Pada mulanya adalah sebutir air mata. Sekelompok sel kecil berbentuk anggur yang berbaris di pinggir kelopak mata atas dan bawah, tepat di balik bulu mata. Menjadikan mata menggantung lara, dan aku memercayainya jika air mata yang aku punya merupakan anugerah. Bukan air mata biasa, pasti sedikit orang bernasib sama denganku. Aku cukup bangga, dengan penderitaan yang aku alami. Karena kebanggan inilah yang membuatku bertahan hidup.

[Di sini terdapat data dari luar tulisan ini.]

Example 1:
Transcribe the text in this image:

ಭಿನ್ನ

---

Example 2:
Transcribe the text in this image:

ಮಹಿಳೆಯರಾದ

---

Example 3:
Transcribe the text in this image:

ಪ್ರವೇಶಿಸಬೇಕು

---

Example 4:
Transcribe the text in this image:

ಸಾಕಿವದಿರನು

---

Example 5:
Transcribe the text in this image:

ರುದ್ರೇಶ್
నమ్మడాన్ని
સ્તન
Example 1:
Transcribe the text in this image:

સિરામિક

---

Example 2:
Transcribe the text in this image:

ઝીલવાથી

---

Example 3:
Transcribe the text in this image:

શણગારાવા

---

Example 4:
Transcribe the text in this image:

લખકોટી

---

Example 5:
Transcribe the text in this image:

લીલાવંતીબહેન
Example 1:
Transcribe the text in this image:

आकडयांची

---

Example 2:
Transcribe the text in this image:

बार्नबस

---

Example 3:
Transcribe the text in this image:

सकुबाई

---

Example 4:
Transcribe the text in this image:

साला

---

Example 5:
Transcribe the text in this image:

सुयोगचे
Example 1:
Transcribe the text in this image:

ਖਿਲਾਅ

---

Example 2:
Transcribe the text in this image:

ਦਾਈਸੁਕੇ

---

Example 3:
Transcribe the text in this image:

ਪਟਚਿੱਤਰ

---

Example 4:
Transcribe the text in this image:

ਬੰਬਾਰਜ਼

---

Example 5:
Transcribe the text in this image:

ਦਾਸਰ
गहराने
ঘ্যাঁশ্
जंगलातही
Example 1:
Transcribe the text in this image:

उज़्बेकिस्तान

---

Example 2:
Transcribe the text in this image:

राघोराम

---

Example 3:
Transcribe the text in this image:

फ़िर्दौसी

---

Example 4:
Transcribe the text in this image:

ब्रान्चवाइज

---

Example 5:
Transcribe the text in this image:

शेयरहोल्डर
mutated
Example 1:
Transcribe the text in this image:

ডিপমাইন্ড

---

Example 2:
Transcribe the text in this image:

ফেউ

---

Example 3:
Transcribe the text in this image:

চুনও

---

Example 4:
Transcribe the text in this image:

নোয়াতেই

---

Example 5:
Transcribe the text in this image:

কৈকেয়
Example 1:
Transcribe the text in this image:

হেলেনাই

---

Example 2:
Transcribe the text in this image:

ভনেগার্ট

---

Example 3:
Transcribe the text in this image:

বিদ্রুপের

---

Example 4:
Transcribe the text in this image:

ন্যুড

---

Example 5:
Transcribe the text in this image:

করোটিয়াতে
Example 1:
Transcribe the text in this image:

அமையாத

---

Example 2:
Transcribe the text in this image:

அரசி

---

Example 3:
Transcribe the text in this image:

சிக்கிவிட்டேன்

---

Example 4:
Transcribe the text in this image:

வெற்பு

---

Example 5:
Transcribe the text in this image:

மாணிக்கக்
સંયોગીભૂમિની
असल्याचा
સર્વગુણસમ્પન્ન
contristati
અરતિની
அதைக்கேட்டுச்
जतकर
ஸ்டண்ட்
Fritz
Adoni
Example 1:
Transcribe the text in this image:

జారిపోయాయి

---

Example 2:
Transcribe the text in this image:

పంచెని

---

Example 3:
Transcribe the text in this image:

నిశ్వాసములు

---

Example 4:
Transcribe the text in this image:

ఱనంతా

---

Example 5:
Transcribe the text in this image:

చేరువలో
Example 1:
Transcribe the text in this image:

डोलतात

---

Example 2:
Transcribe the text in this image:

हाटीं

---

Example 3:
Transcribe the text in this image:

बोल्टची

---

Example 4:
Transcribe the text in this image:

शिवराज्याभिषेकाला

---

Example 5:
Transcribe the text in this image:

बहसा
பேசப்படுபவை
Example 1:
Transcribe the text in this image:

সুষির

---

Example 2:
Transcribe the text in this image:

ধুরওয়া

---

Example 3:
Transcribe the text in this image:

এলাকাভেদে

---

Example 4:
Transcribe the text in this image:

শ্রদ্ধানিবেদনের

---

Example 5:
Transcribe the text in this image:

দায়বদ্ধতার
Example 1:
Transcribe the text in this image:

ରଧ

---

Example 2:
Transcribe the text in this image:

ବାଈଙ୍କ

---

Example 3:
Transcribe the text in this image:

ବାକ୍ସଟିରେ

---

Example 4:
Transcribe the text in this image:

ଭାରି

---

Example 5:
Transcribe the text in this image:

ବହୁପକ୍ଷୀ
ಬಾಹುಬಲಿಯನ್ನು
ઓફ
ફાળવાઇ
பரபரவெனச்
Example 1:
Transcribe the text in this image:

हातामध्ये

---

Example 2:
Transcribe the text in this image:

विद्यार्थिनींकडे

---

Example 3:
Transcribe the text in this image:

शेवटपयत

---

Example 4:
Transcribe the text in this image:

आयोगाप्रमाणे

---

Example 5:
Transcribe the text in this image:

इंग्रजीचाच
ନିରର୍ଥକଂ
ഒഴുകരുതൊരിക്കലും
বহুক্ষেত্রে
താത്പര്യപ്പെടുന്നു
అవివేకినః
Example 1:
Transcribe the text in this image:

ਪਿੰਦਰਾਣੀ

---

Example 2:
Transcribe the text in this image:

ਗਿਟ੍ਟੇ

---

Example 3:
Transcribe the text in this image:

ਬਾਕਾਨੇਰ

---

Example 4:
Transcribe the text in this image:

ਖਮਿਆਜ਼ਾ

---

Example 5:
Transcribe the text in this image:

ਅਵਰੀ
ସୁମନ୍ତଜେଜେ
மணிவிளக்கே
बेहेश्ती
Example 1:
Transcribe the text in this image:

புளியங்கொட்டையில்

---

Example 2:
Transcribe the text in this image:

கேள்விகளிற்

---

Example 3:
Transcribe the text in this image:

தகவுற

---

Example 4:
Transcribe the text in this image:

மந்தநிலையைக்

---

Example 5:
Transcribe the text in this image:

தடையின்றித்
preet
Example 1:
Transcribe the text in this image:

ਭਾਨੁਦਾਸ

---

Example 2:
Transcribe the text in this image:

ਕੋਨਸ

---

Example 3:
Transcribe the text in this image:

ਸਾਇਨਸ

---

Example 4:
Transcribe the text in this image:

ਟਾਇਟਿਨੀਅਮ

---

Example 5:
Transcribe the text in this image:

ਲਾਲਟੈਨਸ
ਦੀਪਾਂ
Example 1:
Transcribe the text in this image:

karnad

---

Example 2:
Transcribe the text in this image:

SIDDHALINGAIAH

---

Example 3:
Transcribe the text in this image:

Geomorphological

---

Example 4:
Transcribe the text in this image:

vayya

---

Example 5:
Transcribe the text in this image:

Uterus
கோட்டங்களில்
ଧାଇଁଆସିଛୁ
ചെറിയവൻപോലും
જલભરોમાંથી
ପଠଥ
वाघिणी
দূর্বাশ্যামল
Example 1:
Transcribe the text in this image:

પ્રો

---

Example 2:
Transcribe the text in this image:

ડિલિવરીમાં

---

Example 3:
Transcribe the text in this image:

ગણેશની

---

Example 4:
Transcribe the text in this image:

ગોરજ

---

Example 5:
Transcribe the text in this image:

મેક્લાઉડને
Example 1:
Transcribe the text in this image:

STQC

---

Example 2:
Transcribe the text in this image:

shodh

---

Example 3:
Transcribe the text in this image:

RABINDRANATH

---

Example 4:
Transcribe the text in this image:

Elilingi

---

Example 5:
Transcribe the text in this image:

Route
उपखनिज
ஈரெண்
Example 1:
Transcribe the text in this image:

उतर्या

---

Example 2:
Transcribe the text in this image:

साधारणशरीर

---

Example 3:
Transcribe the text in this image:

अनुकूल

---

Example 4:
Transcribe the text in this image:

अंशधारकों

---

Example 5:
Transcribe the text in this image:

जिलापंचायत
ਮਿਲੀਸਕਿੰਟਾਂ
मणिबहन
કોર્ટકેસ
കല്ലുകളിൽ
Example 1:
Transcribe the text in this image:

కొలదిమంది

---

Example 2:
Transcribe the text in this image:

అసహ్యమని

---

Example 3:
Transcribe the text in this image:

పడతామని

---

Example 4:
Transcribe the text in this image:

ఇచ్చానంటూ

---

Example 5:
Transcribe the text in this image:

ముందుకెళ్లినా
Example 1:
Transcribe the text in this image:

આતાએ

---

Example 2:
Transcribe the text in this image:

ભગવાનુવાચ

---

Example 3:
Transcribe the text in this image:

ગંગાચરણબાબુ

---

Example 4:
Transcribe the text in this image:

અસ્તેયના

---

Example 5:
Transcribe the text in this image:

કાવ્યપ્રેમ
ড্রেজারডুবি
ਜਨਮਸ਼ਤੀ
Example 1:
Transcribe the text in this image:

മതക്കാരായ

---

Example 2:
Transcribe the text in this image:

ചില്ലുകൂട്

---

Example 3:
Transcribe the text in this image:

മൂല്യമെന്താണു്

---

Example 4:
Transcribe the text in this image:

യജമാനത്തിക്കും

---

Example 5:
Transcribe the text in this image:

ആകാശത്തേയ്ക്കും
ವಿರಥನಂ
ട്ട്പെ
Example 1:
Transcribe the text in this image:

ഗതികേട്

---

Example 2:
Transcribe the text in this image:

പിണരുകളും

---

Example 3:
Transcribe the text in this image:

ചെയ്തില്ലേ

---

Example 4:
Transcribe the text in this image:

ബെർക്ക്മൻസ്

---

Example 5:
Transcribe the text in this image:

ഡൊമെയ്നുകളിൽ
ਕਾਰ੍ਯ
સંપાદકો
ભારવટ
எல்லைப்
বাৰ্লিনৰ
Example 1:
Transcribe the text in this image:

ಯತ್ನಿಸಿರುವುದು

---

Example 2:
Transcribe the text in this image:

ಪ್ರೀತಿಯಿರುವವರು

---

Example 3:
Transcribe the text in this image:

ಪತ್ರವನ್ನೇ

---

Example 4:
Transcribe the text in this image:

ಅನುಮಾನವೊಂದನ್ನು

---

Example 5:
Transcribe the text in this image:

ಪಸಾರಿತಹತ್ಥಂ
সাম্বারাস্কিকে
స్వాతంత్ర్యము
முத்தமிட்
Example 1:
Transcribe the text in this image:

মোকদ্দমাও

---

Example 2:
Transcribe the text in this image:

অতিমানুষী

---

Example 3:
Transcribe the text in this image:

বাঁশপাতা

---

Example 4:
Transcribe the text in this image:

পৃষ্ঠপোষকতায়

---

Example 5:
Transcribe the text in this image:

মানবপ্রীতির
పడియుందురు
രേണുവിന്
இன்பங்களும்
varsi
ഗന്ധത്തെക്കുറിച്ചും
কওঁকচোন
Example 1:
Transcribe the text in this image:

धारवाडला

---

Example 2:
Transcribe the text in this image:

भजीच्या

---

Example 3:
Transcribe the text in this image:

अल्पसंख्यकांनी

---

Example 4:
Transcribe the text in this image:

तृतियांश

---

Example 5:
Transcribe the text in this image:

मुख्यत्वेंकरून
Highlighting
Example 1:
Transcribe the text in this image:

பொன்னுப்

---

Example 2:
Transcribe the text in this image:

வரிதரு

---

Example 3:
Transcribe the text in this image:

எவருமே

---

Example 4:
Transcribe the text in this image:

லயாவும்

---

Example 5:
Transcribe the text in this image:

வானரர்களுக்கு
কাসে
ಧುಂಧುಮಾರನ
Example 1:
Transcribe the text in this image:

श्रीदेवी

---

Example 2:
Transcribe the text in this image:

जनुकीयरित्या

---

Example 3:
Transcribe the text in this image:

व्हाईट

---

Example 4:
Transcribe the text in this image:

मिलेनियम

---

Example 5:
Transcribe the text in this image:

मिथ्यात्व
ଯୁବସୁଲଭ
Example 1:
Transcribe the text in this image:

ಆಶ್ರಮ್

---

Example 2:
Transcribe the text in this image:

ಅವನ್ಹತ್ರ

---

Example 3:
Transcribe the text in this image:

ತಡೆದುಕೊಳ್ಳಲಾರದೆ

Kali ini, aku benar-benar merasa tersiksa. Siksaan yang melebihi deritanya ketika aku tak makan lima hari. Dan perihal tidak makan itu memang sudah menjadi garis nasib yang menjadikan kebiasaan, dan aku sangat memahami. Tetapi apa yang aku derita, serasa berlari mendekati ajal. Badan demam, menggigil, tulang terasa lunglai, linu merejang, tak ada daya di bawah guyuran hujan deras bulan Desember. Di bawah naungan pohon jambu yang rimbun memang bisa dijadikan tempat berteduh, tapi percuma, sebab kali ini hujan turun deras sekali.
Aku sadar, kalau sebenarnya tempat yang aku jadikan berteduh bukanlah tepat. Tapi mau bagaimana lagi. Sebelumnya, aku benar-benar kebingungan dan tenaga yang aku punya sudah habis untuk mencari tempat layak, rasa capek sungguh menyergapku luar biasa. Gara-gara setelah lari terpontang-panting di sela-sela jalan kecil gank perumahan Bandur Permai. Atas usaha yang aku perbuat untuk menghindari kejaran Om Surya. Dan gerimis pun datang saat aku terengah-engah menata nafas setelah berhasil menghindari kejaraan penjabat gila yang ingin mencelakakanku. Helaian rambutku mulai basah, rasa dahaga mulai menyerang, dan aku benar-benar butuh sesuatu untuk diminum. Tapi apa aku punya? Tidak. Dengan terpaksa aku menengadahkan tangan untuk menampung air hujan. Tangan kecilku ternyata tak cukup untuk menjadi cawan, akhirnya kepalaku menengadah ke langit gelap dan mulut terbuka lebar. Lumayan, tak ada gelas mulut pun tetap mampu meneguk air.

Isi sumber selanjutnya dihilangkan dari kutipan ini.